Look through the records that follow. Copy every line containing the word "Lula".
===
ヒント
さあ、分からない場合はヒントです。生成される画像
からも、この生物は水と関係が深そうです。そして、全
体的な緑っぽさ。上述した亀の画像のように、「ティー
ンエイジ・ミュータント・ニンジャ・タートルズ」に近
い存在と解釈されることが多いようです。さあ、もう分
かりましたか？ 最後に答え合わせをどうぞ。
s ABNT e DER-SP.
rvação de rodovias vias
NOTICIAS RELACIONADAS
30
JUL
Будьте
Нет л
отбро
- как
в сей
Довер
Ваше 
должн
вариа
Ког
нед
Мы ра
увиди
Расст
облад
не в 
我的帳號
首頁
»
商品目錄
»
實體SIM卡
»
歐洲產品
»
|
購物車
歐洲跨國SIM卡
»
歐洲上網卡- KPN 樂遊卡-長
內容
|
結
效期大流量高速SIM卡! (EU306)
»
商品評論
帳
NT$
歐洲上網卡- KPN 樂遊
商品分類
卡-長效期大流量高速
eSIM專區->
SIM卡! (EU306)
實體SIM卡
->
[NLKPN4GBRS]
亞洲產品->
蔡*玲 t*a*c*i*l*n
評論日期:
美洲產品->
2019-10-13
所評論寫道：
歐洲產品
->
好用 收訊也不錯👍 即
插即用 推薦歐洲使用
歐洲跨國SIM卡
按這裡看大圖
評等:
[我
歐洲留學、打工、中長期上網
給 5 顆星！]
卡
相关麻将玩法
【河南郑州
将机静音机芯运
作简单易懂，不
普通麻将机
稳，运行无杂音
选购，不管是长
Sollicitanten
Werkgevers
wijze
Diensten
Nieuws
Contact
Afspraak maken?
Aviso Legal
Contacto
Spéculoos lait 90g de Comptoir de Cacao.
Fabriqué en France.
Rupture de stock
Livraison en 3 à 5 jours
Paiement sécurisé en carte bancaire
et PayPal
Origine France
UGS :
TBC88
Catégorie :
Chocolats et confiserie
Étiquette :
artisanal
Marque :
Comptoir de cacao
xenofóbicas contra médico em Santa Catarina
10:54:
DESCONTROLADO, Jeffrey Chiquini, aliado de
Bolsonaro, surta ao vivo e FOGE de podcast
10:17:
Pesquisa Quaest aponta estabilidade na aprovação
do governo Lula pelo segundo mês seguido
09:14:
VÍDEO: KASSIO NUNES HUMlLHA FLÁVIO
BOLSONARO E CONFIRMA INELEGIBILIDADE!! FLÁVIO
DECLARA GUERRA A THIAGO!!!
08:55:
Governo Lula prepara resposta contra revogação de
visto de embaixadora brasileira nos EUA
===
# WRITTEN SOLUTION
do governo Lula pelo segundo mês seguido
Governo Lula prepara resposta contra revogação de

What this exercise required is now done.